**Text section**
- - -

In a review of Hugh Craig and Arthur Kinney’s co-authored book, Shakespeare, Computers, and the Mystery of Authorship, Gary Taylor says:
With Craig and Kinney’s collection computational stylistics has come of age, achieving at last the kind of maturity, clarity, and authority found in the best work of the great “manual” attribution scholars like MacDonald P. Jackson. Jackson is often cited, because the digital databases and statistical packages used by Craig, Kinney, and their team provide new and independent evidence for conclusions Jackson had reached by other means. [….] But the new tools do not simply strengthen some of the old theories; they challenge others, and offer exciting solutions to more than one still-vexed Bermuda triangle.
The database consists of “165 Early Modern English plays, around 3.25 million words of dialogue” (xvii). Craig has been quietly building that carefully defined database, and testing ways to use it, for many years [….] Kinney, by contrast, brings “humanist” to sit at the table with Craig’s “digital.” [….] The co-authored Introduction elegantly situates authorship and attribution within a theoretical, transhistorical, cognitive framework that makes us interested in these plays […]. (Taylor 2011)

- - -

**What you will do**
1. According to the review excerpt, how many plays make up the database?
2. Render the records as a Markdown table with columns "Number" and "Record line," starting with the line containing "KLSE Screener" and going on through the final line of the records, leaving out blank lines.
The review excerpt and the records below are unrelated material.

**Records for this exercise**
- - -

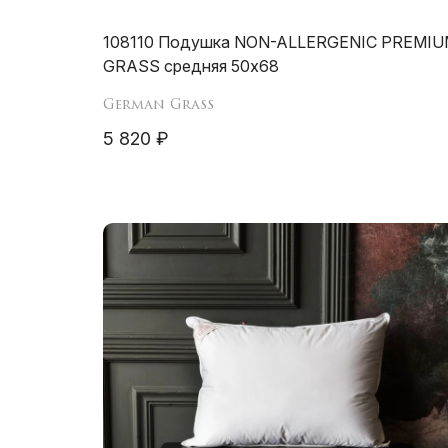
108110 Подушка NON-ALLERGENIC PREMI
GRASS средняя 50х68
German Grass
5 820 ₽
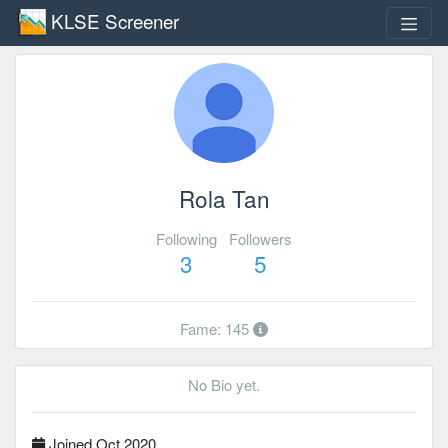
KLSE Screener
Rola Tan
Following
Followers
3
5
Fame: 145
No Bio yet.
Joined Oct 2020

- - -

**Activity answers**
1. 165 Early Modern English plays.

2.
| Number | Record line |
|---|---|
| 1 | KLSE Screener |
| 2 | Rola Tan |
| 3 | Following |
| 4 | Followers |
| 5 | 3 |
| 6 | 5 |
| 7 | Fame: 145 |
| 8 | No Bio yet. |
| 9 | Joined Oct 2020 |